Ada sebuah mangkuk lain yang disajikan bersamaan dengan Mie Lo berisi sambal kecap. Kecap encer dengan irisan cabai rawit untuk jadi campuran Mie Lo kalau-kalau butuh sensasi rasa pedas.
Soal rasa memang lebih lekoh Mie Lo Pekalongan, kuah kentalnya lebih terasa dan pas ketika dimakan bersama dengan mienya yang juga tidak terlalu lembek. Topping ayamnya juga makin bikin gurih.
Seporsi Mie Lo saat itu seharga Rp. 18.000, mangkuk yang dipakai berukuran lebih besar ketimbang mangkuk ayam biasa yang langsung bikin perut seketika begah!
Perlu diingat, Mie Lo Peng An sendiri non halal, tapi sudah banyak tempat makan yang menyediakan menu Mie Lo yang halal. Bisa nanti kalian cari di google ya. Terus yang udah coba versi halal, kasih tahu dong di kolom komentar, biar nanti kalau ke Pekalongan bisa dicobain juga. Kuy, der!
Ngider kemana saja saya selama di Pekalongan? Bisa kalian baca di:
Pekalongan: Kota Batik di Pesisir Utara Jawa
_________________________
Mie Lo Peng An
Jalan Sultan Agung, Gang 4 No.2, Sampangan, Kec. Pekalongan Tim., Kota Pekalongan,
Jawa Tengah 51126
(0285) 422 080
07.00 – 16.00
NON-HALAL
_________________________
KUY, DER!
Tukang Ngider
Ngider terus, terus ngider
Follow the journey on:
Instagram : @tukangngider
VLOG on Youtube : tukangngider
Facebook Page : Tukang Ngider
Hai Ndru, jadi ini mi pake ayam yah, kirain ada babinya makanya jadi non halal.
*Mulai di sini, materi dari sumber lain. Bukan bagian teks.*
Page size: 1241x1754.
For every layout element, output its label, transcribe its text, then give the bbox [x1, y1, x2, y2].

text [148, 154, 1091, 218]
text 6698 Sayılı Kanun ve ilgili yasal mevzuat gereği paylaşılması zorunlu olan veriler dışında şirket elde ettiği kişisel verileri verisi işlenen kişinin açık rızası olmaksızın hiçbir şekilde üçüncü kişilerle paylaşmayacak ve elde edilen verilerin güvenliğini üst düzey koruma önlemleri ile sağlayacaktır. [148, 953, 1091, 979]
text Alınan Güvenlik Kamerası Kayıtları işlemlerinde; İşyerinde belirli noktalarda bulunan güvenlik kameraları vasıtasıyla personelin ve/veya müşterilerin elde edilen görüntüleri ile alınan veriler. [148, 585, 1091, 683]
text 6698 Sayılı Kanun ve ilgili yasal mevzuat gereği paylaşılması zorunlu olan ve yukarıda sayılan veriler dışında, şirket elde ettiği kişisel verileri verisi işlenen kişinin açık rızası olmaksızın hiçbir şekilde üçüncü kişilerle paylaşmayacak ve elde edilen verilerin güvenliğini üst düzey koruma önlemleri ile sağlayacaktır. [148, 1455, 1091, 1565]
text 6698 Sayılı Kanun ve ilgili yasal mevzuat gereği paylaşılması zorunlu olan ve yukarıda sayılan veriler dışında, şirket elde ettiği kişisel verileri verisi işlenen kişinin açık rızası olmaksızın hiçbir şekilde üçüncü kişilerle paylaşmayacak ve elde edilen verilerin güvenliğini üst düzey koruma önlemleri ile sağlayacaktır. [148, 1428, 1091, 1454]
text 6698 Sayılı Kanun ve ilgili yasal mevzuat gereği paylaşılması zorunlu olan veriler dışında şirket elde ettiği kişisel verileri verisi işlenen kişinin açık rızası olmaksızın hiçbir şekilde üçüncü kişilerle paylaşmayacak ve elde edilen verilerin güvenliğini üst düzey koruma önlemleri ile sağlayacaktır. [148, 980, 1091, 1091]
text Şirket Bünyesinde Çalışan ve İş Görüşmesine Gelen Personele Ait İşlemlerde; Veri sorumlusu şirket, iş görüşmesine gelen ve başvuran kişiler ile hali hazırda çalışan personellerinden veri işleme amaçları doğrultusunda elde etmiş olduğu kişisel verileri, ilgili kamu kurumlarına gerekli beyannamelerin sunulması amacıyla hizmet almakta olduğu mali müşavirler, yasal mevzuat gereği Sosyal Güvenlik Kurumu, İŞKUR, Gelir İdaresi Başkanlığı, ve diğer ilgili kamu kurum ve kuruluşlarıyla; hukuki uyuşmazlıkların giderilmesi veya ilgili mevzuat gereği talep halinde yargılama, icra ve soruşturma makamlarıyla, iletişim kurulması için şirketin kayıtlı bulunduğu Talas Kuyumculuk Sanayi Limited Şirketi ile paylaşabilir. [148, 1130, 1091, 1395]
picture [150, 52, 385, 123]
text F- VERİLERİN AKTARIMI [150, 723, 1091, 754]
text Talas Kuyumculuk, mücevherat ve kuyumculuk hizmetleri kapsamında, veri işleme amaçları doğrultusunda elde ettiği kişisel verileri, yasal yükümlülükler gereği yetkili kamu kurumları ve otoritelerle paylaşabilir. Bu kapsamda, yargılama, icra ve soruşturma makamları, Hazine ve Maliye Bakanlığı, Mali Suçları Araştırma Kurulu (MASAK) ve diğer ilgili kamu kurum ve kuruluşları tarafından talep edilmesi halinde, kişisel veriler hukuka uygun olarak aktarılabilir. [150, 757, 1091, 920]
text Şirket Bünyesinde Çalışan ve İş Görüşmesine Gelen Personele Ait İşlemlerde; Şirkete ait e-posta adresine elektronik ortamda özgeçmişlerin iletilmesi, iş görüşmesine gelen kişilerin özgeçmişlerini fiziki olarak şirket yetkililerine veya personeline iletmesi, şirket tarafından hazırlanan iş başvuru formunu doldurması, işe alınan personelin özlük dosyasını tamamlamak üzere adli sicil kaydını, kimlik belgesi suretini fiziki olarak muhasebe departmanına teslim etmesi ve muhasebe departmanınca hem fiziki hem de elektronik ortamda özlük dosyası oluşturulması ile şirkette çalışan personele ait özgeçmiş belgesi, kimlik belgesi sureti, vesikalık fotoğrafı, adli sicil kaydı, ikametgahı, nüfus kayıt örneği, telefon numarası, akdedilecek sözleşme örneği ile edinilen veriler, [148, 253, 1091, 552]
Kuah aslinya itu manis kah? Jujur belum pernah coba mie lo atau lo mie atau mie gue hahaha, penasaran euy sama kuah coklatnya.
Halooo, salam kenal kak. Betul pakai ayam, tapi memang dibilang non halal karena ada beberapa masakan yang non halal. Mungkin penggunaan alatnya dicampur.
Aslinya manis kuahnya, sama seperti lomie pada umumnya kak.